The gain in the core sector, which includes eight infrastructure sectors: coal, crude oil, refinery products, natural gas, electricity, cement, steel, and fertiliser, was assisted by an increase in five sectors year on year. Cement, coal, power, and steel all had double-digit increase, but fertiliser growth was confined to the mid-single digits.

At the same time, crude oil, natural gas, and refinery product output continue to fall.

“This robust performance is surprising not only because it represents a significant acceleration in growth trajectory, but also because growth is broadly distributed, with 5 out of 8 sectors recording double-digit YoY growth.” Manish Jain, Fund Manager, Ambit Asset Management, Coffee Can PMS.

However, growth in November remained unchanged on a sequential basis.

Growth in the eight-industry core sector production fell to 3.7% in January from 4.1% the previous month, indicating a moderate effect of Omicron-induced region-specific lockdowns.

Even yet, due to the previous year’s favorable base effect, the index of industrial production (IIP) may climb in January, compared to 0.4% growth in December. The core sector accounts for little more than 40% of the IIP. This implies that the industrial sector may have survived the third Covid wave, which was milder than the prior two.

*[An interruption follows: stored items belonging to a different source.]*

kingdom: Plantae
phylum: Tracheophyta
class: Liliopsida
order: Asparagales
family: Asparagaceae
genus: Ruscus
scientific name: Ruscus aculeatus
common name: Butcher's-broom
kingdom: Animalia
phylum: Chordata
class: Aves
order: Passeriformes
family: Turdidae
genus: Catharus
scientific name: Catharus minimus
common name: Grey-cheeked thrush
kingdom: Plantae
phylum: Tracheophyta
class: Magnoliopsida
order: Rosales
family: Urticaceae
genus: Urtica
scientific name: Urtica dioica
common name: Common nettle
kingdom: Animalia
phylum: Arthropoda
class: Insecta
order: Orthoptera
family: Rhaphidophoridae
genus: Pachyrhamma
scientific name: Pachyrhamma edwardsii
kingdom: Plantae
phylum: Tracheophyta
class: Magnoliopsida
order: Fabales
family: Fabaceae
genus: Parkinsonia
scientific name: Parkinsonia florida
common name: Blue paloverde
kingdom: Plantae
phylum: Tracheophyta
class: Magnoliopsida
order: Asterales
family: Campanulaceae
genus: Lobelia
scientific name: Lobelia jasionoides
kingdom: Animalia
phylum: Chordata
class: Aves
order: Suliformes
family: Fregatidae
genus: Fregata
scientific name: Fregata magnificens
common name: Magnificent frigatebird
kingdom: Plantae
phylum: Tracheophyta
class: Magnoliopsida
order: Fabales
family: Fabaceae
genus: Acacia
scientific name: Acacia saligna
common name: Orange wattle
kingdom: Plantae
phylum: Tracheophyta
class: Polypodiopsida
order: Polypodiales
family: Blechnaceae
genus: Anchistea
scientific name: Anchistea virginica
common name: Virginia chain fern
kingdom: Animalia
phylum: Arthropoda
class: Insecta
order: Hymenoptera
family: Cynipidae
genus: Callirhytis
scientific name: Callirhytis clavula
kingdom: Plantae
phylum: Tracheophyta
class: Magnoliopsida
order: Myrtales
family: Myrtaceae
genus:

“The industrial sector appears to have escaped relatively unscathed from the third wave, with a muted dip in the y-o-y growth of the core sector as well as the mild sequential decline in the daily average generation of GST e-way bills,” ICRA Chief Economist Aditi Nayar said.

In January, 68.8 million e-way bills were created, compared to 71.6 million the previous month. The core sector expanded by 11.6 percent in the first ten months of the current fiscal year, after contracting by 8.6 percent in the same time the previous year.